Christian Schembri's training camp diary
Malta's favourite boxer, Christian 'Coqqus' Schembri (23-9-1, 8KO), is preparing for his 34th professional bout on September 30.
British fight fans will already be familiar with 31-year-old Schembri after he took Stoke's Nathan Heaney the distance over 10 rounds for the IBO Continental super-middleweight title in 2020.
Ahead of his showdown with Czech Republic's Milan Dvorak, Christian has agreed to share a unique insight into his training camp by writing weekly diary entries all through September, exclusive to BBN.
Monday 11th – Friday 15th
The events that happened this week were unusual, coming out from left field.
I started my week in Sicily, because I was still there for my friend’s wedding. He had a great wedding, just like you see in the movies, with loads of food, wine and merry guests dancing and being happy for the bride and groom. We had a good time, but I limited myself a lot, only joining in the dancing, staying mindful that I had to make weight very soon to fight on the 30th, so I didn’t afford to have any blowouts. I got a lot of stick from my friends, as usual, but you learn to take it over the years.
We landed back in Malta at 1am on Tuesday morning, and after a few hours sleep I woke up and did a home workout. I skipped rope for 12 rounds of 3 minutes, with 10 push ups and 20 crunches in between rounds, with the intention of saving my legs for sparring in the afternoon.
After running a few errands I went to a boxing gym in Birkirkara, Fight Factory, for sparring. I have known the head coach there for years, Steve Martin, having started out training with him when I was 17 years old, doing the sport in the summer to keep up my fitness in the football off-season.
I knew it was going to be a tough one, as I was going to spar three of his amateur boxers for three rounds each, which ended up being 10 because I don’t like leaving things on odd numbers! Things immediately started to take a turn for the worse. I was having a chat with Steve before sparring and he told me that the rumour mill was in full swing that the show on the 30th was being cancelled. Me being me, I was optimistic that it would still go ahead since it was so close to the date, but my head started going into overdrive on how to manage to still go through with the show even if the main promoter bailed out.
We started with the sparring and it was some good rounds with a few of the best amateur boxers in and around my weight class on the island, doing three, three and four rounds with three of the boxers. My legs felt heavy in the warm up, so I decided I was not going to move around a lot and practice my head movement and countering instead, and pace myself to have a steady 10 rounds.
After sparring, on my way to Fort Fitness to do the evening shift, I got hold of one of the promoters and he explained the situation to me. Various factors had come into play and the show was 99 per cent going to be pulled. I went into promoter mode myself and told him how we can save the date or just postpone it by a week, but he told me to wait for the official announcement. By the time it came out a few days later, I had given up hope of promoting the show myself for various reasons. The first one being that the next date that they were going to hold was 18th November, meaning that it would be too short a turnaround from one fight to the next. The second, better one this one, was that they promised a shot at National Middleweight Championship, probably a rematch with the guy I drew with last February, and I did not want to risk either a cut, or to be overtrained for that fight.

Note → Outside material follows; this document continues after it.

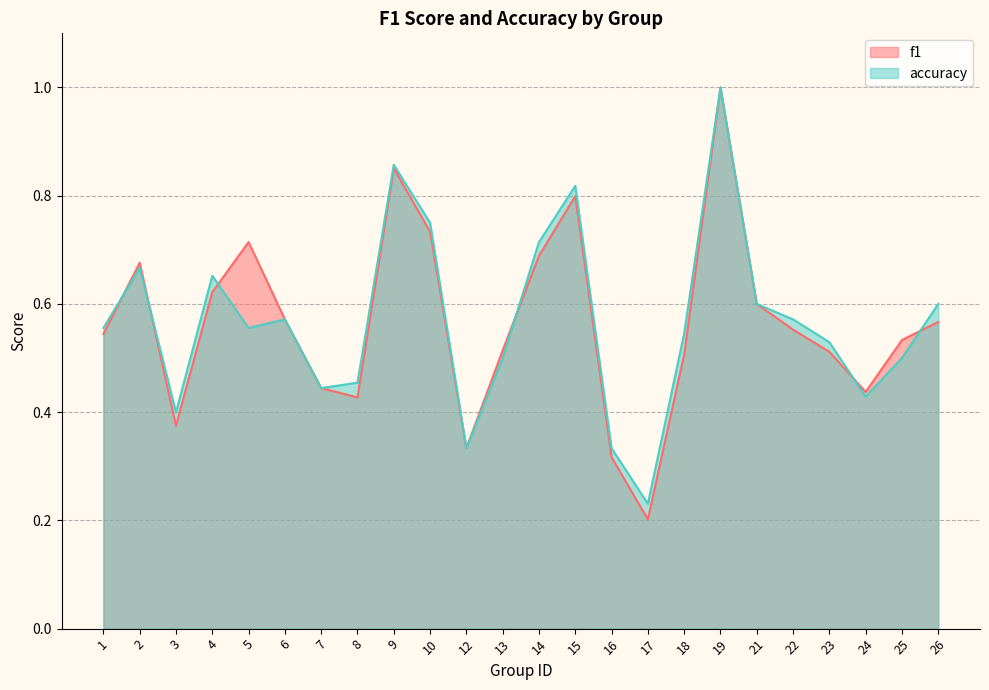

Is the value of accuracy at 6 greater than the value of f1 at 1?

Yes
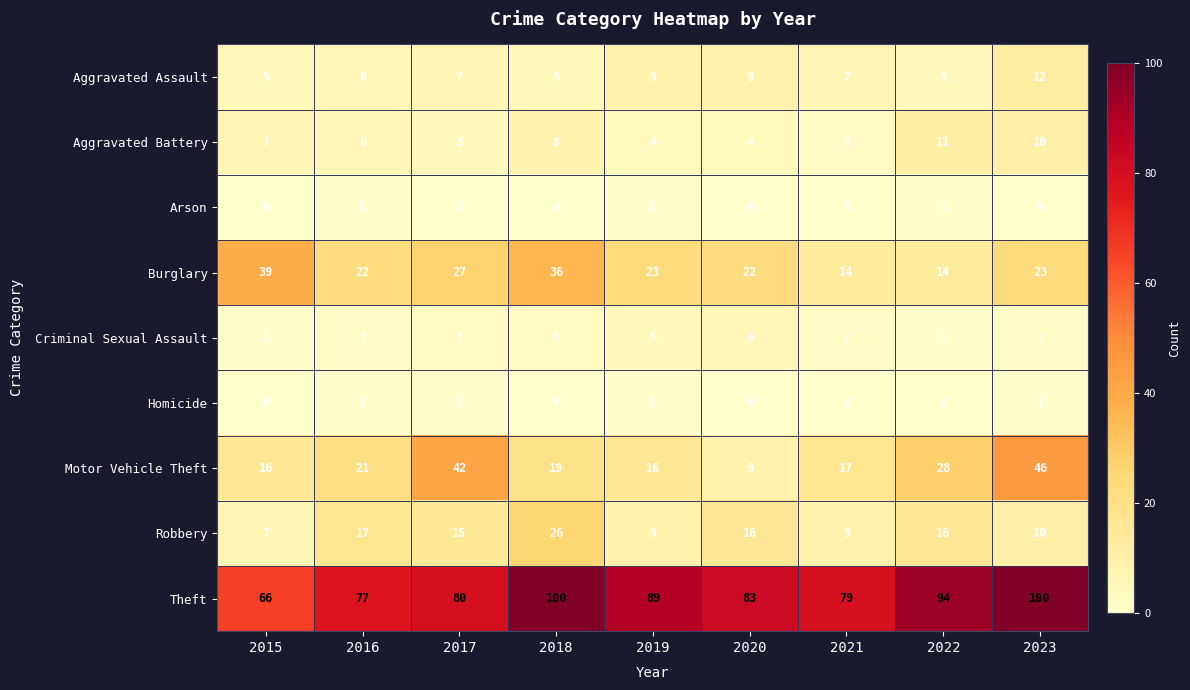

What is the highest value of the Theft series?

100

After thinking about it a bit and discussing with Scott, my coach, and Demis, one of the promoters, I decided to finish the week’s training plan as planned and then take a week off to let my body recover, doing only some light bits and pieces so as not to go crazy. I’m a training freak, and to take a whole week off with no training would drive me nuts.
I finished the week as planned, with my early morning runs and conditioning and boxing in the afternoon. I had some more sparring on Thursday with Niclas Elfstedt and another couple of keen Maltese guys, who are quite skilled but rarely do the sport competitively, but they go hard in sparring. It was a good session, and I ended up doing 12 rounds instead of eight, but I enjoyed it even though, physically, I felt flat. I guess it was a combination of the fight being cancelled, travelling and walking a lot, and cutting down on food to make weight, but I still managed to put in a good performance. I treat these days as mental training, because you never know if you wake up sick on the day of the fight and you still have to go through with it.
Just like how I treated the whole fight being cancelled ordeal. Mental toughness. It wasn’t pleasant at all, after all the hard training and dieting I had been doing to get myself into top shape, but I’m keeping in mind that after the week’s rest I will still reap the benefits of that camp, I still have learned and went through new experiences during sparring, learned what supplements I should and shouldn’t be taking and become a few percentage points better as a fighter overall.
Now, it’s all about recovering, planning and peaking at the right time to get that Maltese Strap!